Zambeef’s 2016 annual report is aptly titled “A bold retail strategy for African growth”. This places some distance between this statement and their original mantra and company logo of “Feeding the Nation” (Zambia at the time). But why did they become so bold? Through vertical integration. As their profile states, they have been able to pursue markets beyond Zambia for value growth through securing their supply chain and reducing risks and earnings volatility through having a diverse portfolio.
In 2016, Zambeef continued with its aggressive expansion of its retail outlets. It currently boasts 140 outlets across Zambia that make it possible for the company to get their product to your plate 7 out of 10 times (author speaks of himself J). Furthermore, retail and distribution contributed to 57% total turnover. Pause a minute and remember how the company reacted when there was bad publicity? They were protecting their value creating asset. Rightly so.
On the cold chain production side, they dominate in almost every aspect from being the largest in piggeries, chickens, eggs, dairy and meat processing. Furthermore, vertical dominance is also evident in stock feed and cropping. Unstoppable they are. Hence why Dr.

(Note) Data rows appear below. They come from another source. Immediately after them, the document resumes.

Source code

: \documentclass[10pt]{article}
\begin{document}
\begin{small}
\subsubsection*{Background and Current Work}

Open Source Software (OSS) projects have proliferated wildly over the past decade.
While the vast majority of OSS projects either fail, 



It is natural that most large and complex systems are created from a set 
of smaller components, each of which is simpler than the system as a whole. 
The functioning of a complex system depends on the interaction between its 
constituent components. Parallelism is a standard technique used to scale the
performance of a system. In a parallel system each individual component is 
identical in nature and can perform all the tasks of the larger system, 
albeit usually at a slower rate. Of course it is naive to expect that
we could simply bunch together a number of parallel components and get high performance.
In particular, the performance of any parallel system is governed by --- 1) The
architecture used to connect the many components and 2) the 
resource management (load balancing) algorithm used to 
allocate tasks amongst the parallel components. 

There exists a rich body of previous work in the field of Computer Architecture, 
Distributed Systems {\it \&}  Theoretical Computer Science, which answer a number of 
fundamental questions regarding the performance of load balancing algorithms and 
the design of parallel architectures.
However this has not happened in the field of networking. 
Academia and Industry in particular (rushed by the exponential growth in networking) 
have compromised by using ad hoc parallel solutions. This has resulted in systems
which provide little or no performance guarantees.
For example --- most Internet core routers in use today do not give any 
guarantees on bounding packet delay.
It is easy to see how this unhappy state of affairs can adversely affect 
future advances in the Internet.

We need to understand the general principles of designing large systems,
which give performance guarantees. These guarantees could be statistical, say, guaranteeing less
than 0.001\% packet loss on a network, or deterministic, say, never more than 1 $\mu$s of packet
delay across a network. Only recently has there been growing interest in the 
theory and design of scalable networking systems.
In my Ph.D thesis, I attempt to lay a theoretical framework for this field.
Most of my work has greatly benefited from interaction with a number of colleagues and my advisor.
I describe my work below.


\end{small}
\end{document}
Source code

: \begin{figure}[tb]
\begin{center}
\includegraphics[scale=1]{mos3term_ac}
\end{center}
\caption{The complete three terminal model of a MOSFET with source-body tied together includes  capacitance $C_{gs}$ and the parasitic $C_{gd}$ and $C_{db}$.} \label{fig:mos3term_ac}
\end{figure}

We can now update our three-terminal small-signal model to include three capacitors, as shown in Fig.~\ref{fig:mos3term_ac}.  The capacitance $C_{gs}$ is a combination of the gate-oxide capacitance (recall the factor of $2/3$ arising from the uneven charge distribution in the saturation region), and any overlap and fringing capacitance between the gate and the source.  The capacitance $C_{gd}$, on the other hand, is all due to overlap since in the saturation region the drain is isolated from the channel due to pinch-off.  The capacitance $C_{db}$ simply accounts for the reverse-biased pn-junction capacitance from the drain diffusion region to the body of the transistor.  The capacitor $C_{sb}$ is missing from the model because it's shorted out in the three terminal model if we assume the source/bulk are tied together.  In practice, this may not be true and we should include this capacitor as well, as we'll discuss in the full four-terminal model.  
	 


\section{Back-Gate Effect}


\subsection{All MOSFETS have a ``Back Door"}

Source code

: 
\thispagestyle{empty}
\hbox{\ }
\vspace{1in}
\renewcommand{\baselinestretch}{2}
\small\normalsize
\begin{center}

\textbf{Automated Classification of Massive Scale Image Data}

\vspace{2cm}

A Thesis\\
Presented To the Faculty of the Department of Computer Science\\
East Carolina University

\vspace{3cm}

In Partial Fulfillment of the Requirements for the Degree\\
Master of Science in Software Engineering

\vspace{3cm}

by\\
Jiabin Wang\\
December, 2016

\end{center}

Jacob Mwanza (Chairman) described 2016 as a momentous one in their annual report. For their dominant vertical chain was boosted by a signed agreement with CDC Group (PLC) who became a significant and supportive shareholder in the group by putting USD65 million of new capital into the Zambeef “piggy” bank (see earlier blog by TFHZPC of the mechanics of this transaction).
Overall, the company increased its revenue by 58.2% from 2015 with operating profit going up by 15.7%. Improvements in their working capital was evident. Inventory days reduced by 29 days and receivable days went down from 35 to 7 days. In addition, its ability to cover short term debt improved from an acid test position of 0.97 to 1.74 which meant the company moved from bearish to bullish on liquidating short term facilities.

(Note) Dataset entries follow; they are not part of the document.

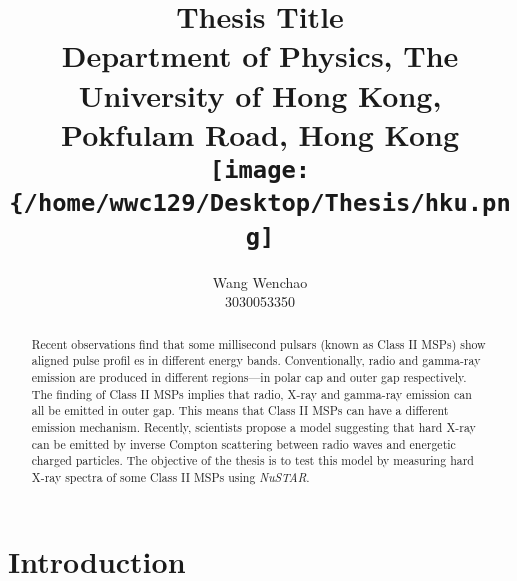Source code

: \documentclass[12pt]{report}
\title{\textbf{Thesis Title}\\ \vspace{1cm}
			{\large Department of Physics, The University of Hong Kong, Pokfulam Road, Hong Kong}\\ \vspace{1cm}
			{\texttt{[image: \{/home/wwc129/Desktop/Thesis/hku.png]}}}\\ \vspace{3cm}
}
\date{}
\author{Wang Wenchao  \\3030053350}
\begin{document}
\maketitle
\tableofcontents{}

\begin{abstract}
    \normalsize
    Recent observations find that some millisecond pulsars (known as Class II MSPs) show aligned pulse profil
    es in 
    different energy bands. Conventionally, radio and gamma-ray emission are produced in different 
    regions---in polar cap 
    and outer gap respectively. The finding of Class II MSPs implies that radio, X-ray and gamma-ray 
    emission 
    can all be emitted in outer gap. This means that Class II MSPs can have a different emission mechanism. 
    Recently, 
    scientists propose a model suggesting that hard X-ray can be emitted by inverse Compton scattering 
    between radio
    waves and energetic charged particles. The objective of the thesis is to test this model by measuring 
    hard X-ray 
    spectra of some Class II MSPs using \textit{NuSTAR}. 
\end{abstract}
			
		
		
\chapter{Introduction}   	   
\end{document}
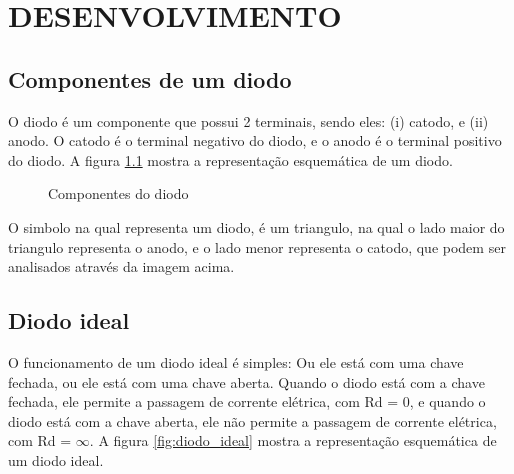 \chapter{DESENVOLVIMENTO}

\section{Componentes de um diodo}

O diodo é um componente que possui 2 terminais, sendo eles: (i) catodo, e (ii) anodo. O catodo é o terminal negativo do diodo, e o anodo é o terminal positivo do diodo. A figura \ref{fig:componentes_diodo} mostra a representação esquemática de um diodo.

\begin{figure}[H]
    \centering
    \caption{Componentes do diodo}
    \vspace{-0.3cm}
    \label{fig:componentes_diodo}
\end{figure}

O simbolo na qual representa um diodo, é um triangulo, na qual o lado maior do triangulo representa o anodo, e o lado menor representa o catodo, que podem ser analisados através da imagem acima.

\section{Diodo ideal}

O funcionamento de um diodo ideal é simples: Ou ele está com uma chave fechada, ou ele está com uma chave aberta. Quando o diodo está com a chave fechada, ele permite a passagem de corrente elétrica, com Rd = 0, e quando o diodo está com a chave aberta, ele não permite a passagem de corrente elétrica, com Rd = $\infty$. A figura \ref{fig:diodo_ideal} mostra a representação esquemática de um diodo ideal.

There was a 3% improvement on return on non-current assets and an increase in inventory turnover of 15%. As indicated in the joint CEO statement (Carl Irwin & Francis Grogan), controlling cost and reduction of debt was key to their strategy. SGA was down from 33% to 29% whilst gearing reduced to 14% from 34%. However, overall cost of sales went up by 71.3%. Conversely, Master Pork, Zam chick and Zamhatch Limited’s added a fair amount of goodwill to the balance sheet. That’s because these are sure winners as evidence by the top 3 revenue earners being beef, chicken and pork (in that order). In addition, the company went from no cash and high trade receivables in 2015 to high cash and low receivables (signal of improved receivable days).
Shareholders will be proud of their 50% growth in equity for the year. Although return on capital employed remained flat at 9%, there was an improvement to 8% on shareholder funds (Return on equity). On the downside, no dividend has been proposed yet again in 2016. On the upside however, the board has signaled the adoption of a policy of regular progressive dividend payments to shareholders from 2017 onwards.

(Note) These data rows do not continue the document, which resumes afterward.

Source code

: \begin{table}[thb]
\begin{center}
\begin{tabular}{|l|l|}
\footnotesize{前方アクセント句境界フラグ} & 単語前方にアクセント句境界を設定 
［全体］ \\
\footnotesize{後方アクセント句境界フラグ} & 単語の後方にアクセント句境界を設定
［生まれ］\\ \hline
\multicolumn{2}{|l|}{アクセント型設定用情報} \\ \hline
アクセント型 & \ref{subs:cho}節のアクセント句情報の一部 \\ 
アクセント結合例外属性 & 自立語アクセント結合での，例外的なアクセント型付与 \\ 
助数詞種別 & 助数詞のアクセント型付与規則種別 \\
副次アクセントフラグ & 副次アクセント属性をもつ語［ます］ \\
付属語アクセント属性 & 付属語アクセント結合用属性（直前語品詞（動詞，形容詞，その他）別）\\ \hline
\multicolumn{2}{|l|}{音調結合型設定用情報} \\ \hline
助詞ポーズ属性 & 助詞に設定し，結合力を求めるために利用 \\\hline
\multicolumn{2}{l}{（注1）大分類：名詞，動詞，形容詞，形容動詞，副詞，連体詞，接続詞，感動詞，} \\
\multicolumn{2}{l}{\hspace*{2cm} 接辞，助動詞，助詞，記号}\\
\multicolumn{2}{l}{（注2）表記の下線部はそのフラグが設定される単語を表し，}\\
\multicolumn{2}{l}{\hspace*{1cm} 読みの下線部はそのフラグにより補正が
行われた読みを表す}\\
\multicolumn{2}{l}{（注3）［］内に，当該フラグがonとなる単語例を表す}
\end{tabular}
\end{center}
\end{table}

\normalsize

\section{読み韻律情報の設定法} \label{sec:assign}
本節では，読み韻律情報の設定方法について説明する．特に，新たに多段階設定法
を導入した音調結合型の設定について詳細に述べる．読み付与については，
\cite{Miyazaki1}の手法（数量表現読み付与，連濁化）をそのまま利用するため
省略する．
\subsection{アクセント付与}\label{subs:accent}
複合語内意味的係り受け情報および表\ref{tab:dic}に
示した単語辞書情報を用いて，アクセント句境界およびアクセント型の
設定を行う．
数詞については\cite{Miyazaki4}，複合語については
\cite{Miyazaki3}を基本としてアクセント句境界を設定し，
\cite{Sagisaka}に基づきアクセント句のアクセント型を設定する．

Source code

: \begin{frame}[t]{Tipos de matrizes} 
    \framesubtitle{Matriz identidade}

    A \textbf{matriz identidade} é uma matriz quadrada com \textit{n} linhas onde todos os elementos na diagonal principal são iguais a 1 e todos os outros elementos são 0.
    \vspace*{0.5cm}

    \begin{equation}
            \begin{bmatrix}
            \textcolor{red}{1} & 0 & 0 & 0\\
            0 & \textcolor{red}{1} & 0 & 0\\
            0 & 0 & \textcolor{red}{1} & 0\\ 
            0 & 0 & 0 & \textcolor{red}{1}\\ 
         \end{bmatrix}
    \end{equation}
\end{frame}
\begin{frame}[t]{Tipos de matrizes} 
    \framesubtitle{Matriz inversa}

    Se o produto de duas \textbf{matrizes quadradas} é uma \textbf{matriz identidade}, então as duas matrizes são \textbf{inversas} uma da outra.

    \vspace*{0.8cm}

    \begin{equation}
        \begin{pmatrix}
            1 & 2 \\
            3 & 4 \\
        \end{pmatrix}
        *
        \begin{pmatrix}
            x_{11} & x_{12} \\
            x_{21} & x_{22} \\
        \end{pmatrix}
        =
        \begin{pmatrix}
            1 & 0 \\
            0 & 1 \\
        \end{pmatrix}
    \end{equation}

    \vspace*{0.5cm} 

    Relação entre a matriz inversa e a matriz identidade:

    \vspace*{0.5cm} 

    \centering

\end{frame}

Following their strengthening of the balance sheet through the CDC transaction, we anticipate that the company will not seek organic growth but growth through acquisition as evidenced in their 100% acquisition of Zam Chick Ltd and ZamHatch Ltd. Why reinvent the wheel when you can just buy a new one that can sure up your revenue stream. Steady inflation rate and exchange rate will be a catalyst for revenue growth as industries rebound with the slight appreciation of copper price. Furthermore, jobs growth in the mining areas (i.e. Vedanta signals $1b into KCM) will see spikes revenue growth in surrounding areas as miners return to work.